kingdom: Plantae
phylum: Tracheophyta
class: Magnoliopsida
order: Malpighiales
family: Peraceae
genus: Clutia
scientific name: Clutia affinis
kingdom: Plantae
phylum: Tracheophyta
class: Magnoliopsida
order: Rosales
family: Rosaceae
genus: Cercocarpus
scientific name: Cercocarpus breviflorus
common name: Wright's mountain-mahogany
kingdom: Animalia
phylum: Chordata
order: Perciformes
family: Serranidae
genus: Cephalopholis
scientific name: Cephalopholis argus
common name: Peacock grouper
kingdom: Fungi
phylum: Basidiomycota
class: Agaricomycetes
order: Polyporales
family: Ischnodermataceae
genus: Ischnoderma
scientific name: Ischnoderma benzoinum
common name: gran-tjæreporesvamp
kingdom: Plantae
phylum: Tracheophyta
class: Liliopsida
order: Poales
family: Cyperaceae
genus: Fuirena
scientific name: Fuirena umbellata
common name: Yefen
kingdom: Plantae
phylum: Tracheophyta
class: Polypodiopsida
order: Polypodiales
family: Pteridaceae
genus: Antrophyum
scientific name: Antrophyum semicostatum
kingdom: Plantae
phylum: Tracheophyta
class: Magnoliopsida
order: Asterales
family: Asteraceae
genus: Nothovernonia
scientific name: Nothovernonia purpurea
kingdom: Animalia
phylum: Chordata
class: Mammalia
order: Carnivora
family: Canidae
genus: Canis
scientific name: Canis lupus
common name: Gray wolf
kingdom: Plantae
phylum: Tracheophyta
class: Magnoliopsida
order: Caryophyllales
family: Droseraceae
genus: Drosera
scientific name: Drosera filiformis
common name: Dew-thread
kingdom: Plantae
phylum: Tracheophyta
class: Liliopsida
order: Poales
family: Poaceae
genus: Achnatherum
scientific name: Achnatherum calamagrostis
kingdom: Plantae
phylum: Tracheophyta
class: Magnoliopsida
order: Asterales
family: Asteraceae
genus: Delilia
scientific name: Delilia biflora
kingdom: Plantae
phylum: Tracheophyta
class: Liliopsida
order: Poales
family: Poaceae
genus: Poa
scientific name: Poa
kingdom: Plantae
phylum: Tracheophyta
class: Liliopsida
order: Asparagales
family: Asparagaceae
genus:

[AIM OF THE TASK]: Copy every line of the records above word for word, in the same order, from the first line through the last.

[ANSWER IN FULL]:
kingdom: Plantae
phylum: Tracheophyta
class: Magnoliopsida
order: Malpighiales
family: Peraceae
genus: Clutia
scientific name: Clutia affinis
kingdom: Plantae
phylum: Tracheophyta
class: Magnoliopsida
order: Rosales
family: Rosaceae
genus: Cercocarpus
scientific name: Cercocarpus breviflorus
common name: Wright's mountain-mahogany
kingdom: Animalia
phylum: Chordata
order: Perciformes
family: Serranidae
genus: Cephalopholis
scientific name: Cephalopholis argus
common name: Peacock grouper
kingdom: Fungi
phylum: Basidiomycota
class: Agaricomycetes
order: Polyporales
family: Ischnodermataceae
genus: Ischnoderma
scientific name: Ischnoderma benzoinum
common name: gran-tjæreporesvamp
kingdom: Plantae
phylum: Tracheophyta
class: Liliopsida
order: Poales
family: Cyperaceae
genus: Fuirena
scientific name: Fuirena umbellata
common name: Yefen
kingdom: Plantae
phylum: Tracheophyta
class: Polypodiopsida
order: Polypodiales
family: Pteridaceae
genus: Antrophyum
scientific name: Antrophyum semicostatum
kingdom: Plantae
phylum: Tracheophyta
class: Magnoliopsida
order: Asterales
family: Asteraceae
genus: Nothovernonia
scientific name: Nothovernonia purpurea
kingdom: Animalia
phylum: Chordata
class: Mammalia
order: Carnivora
family: Canidae
genus: Canis
scientific name: Canis lupus
common name: Gray wolf
kingdom: Plantae
phylum: Tracheophyta
class: Magnoliopsida
order: Caryophyllales
family: Droseraceae
genus: Drosera
scientific name: Drosera filiformis
common name: Dew-thread
kingdom: Plantae
phylum: Tracheophyta
class: Liliopsida
order: Poales
family: Poaceae
genus: Achnatherum
scientific name: Achnatherum calamagrostis
kingdom: Plantae
phylum: Tracheophyta
class: Magnoliopsida
order: Asterales
family: Asteraceae
genus: Delilia
scientific name: Delilia biflora
kingdom: Plantae
phylum: Tracheophyta
class: Liliopsida
order: Poales
family: Poaceae
genus: Poa
scientific name: Poa
kingdom: Plantae
phylum: Tracheophyta
class: Liliopsida
order: Asparagales
family: Asparagaceae
genus:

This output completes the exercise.